## Exercise text
####
Buying or buying-in? Watertight Marketing for charities and Not-For-Profit
We offer not-for-profit organisations and social enterprises a massive £3000 discount on our Marketing Masterplan programme, where they can grab themselves the +Events package for the price of the Virtual programme. We started doing this after I presented at the ELLA Foundation last year, and found myself applying the methodology in a completely new context – getting vulnerable people to ask for help, and bringing volunteers on board. Accredited Consultant, Ros Conkie, has taken this further in working with two such charity clients recently, so I’ve asked her to explain how it applies. ~ Bryony Thomas
I’ve recently found myself working with a couple of not-for-profit enterprises that have been looking to increase the uptake of their services. It’s been really interesting applying the Watertight Marketing methodology to a charity and a community interest company (CIC), since neither is actually selling anything.
####
[Excerpts from a dataset]

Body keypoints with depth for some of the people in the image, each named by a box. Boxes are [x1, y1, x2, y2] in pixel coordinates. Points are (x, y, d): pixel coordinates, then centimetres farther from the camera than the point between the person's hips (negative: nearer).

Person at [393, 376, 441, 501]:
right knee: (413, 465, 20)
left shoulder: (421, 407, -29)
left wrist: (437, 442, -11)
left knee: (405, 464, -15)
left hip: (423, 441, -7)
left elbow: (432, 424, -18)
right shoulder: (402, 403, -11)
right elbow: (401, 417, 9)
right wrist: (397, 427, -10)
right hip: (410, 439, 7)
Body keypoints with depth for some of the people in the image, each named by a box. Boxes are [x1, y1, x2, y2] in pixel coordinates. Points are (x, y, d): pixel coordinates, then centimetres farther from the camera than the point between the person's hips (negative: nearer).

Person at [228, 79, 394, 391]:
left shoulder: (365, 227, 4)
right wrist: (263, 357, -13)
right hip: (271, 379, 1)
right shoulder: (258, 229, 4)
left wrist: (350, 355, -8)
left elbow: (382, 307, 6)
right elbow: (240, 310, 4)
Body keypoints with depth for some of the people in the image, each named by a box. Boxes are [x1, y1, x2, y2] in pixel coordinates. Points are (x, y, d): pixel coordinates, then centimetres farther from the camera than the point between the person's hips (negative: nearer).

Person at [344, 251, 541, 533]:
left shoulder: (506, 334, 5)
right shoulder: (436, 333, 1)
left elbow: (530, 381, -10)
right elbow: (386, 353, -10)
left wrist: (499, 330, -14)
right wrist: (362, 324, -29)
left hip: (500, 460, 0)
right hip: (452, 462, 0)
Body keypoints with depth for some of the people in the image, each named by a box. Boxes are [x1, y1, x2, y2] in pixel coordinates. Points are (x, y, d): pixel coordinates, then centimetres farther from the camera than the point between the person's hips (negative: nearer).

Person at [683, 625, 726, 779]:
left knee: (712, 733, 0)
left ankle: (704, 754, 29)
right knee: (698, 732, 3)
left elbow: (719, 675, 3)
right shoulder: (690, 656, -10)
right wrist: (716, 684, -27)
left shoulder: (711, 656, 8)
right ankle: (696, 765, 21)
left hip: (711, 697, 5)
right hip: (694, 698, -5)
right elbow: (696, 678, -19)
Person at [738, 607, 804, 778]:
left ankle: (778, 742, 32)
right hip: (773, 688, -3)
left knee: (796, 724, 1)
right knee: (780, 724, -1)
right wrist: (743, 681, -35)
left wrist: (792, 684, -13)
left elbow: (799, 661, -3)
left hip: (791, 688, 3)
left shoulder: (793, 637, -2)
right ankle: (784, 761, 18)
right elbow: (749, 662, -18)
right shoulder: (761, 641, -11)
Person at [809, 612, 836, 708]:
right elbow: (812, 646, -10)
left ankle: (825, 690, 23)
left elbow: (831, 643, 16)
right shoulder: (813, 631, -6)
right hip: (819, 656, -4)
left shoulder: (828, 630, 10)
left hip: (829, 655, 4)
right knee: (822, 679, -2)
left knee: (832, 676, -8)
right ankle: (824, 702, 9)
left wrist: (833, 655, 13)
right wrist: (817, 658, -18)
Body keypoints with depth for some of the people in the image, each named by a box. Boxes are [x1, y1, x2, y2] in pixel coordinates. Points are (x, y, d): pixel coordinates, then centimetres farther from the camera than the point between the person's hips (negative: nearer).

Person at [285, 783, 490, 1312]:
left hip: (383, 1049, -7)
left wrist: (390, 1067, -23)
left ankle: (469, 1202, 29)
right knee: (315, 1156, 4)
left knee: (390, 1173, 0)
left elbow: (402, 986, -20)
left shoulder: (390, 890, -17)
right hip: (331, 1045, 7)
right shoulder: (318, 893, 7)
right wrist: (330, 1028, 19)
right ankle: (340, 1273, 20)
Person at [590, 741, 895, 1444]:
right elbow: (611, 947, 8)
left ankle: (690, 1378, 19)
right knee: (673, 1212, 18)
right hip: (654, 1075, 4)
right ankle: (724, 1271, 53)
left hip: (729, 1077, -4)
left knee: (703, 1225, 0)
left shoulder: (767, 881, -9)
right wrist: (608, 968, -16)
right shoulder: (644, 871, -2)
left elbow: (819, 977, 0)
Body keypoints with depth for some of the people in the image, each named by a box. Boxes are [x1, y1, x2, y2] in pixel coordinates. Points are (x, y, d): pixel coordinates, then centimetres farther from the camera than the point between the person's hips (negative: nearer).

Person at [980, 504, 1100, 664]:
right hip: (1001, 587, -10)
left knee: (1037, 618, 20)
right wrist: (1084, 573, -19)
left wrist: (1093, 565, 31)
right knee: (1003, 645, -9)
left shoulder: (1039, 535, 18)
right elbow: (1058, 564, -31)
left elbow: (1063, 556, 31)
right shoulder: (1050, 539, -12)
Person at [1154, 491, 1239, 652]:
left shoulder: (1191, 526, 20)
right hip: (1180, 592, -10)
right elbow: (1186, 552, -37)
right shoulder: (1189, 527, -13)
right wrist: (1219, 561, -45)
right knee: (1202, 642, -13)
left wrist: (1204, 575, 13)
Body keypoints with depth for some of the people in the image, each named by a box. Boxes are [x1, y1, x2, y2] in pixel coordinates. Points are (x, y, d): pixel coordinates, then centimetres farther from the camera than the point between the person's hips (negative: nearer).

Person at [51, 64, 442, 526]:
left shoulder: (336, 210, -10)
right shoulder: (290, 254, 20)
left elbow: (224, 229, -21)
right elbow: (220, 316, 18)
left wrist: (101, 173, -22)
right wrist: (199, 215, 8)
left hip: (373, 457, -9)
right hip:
####
## Tasks
a) Print the listing lines exactly, beginning with the first line of the listing and going on through the line with "right hip: (410, 439, 7)", both ends included.
b) Proceed with the piece on Watertight Marketing for charities, continuing it from its last sentence.

## Response list
a)
Body keypoints with depth for some of the people in the image, each named by a box. Boxes are [x1, y1, x2, y2] in pixel coordinates. Points are (x, y, d): pixel coordinates, then centimetres farther from the camera than the point between the person's hips (negative: nearer).

Person at [393, 376, 441, 501]:
right knee: (413, 465, 20)
left shoulder: (421, 407, -29)
left wrist: (437, 442, -11)
left knee: (405, 464, -15)
left hip: (423, 441, -7)
left elbow: (432, 424, -18)
right shoulder: (402, 403, -11)
right elbow: (401, 417, 9)
right wrist: (397, 427, -10)
right hip: (410, 439, 7)

b)
So, does the ‘sales funnel’ model apply when you’re not selling stuff?
Is the ‘buying process’ relevant when people are not ‘buying’ something?
It would be easy to assume that the answer to both of the above questions is ‘no’ but, in practice, the process that people take to buy into a free service is essentially the same:
- Awareness: they hear of the service
- Interest: they realise they need the service
- Evaluation: they make contact with the charity or CIC
- Trial: they have a first meeting with an advisor, counsellor or service provider
- Adoption: they take up the service offered or they access other support services
- Loyalty: if the service is not something that people would use more than once, hopefully they will offer a testimonial or refer others to the service.
Investing more than just money
A person who is choosing to take up the services of a charity might not be asked for money to access support, but they will certainly need to invest something, even if it is just their time.
One of the charities I worked with wanted to increase the number of people accessing a service that supports victims of abuse. In contacting and using this service, that person will be risking far more than just money. They might be risking their personal safety and potentially the safety of their children; they might be risking their financial and social stability; they might be risking their dignity and self-respect in acknowledging there is a problem that they need help with.
These considerations put the decision squarely in ‘considered purchase’ territory on The Buying Decision Continuum.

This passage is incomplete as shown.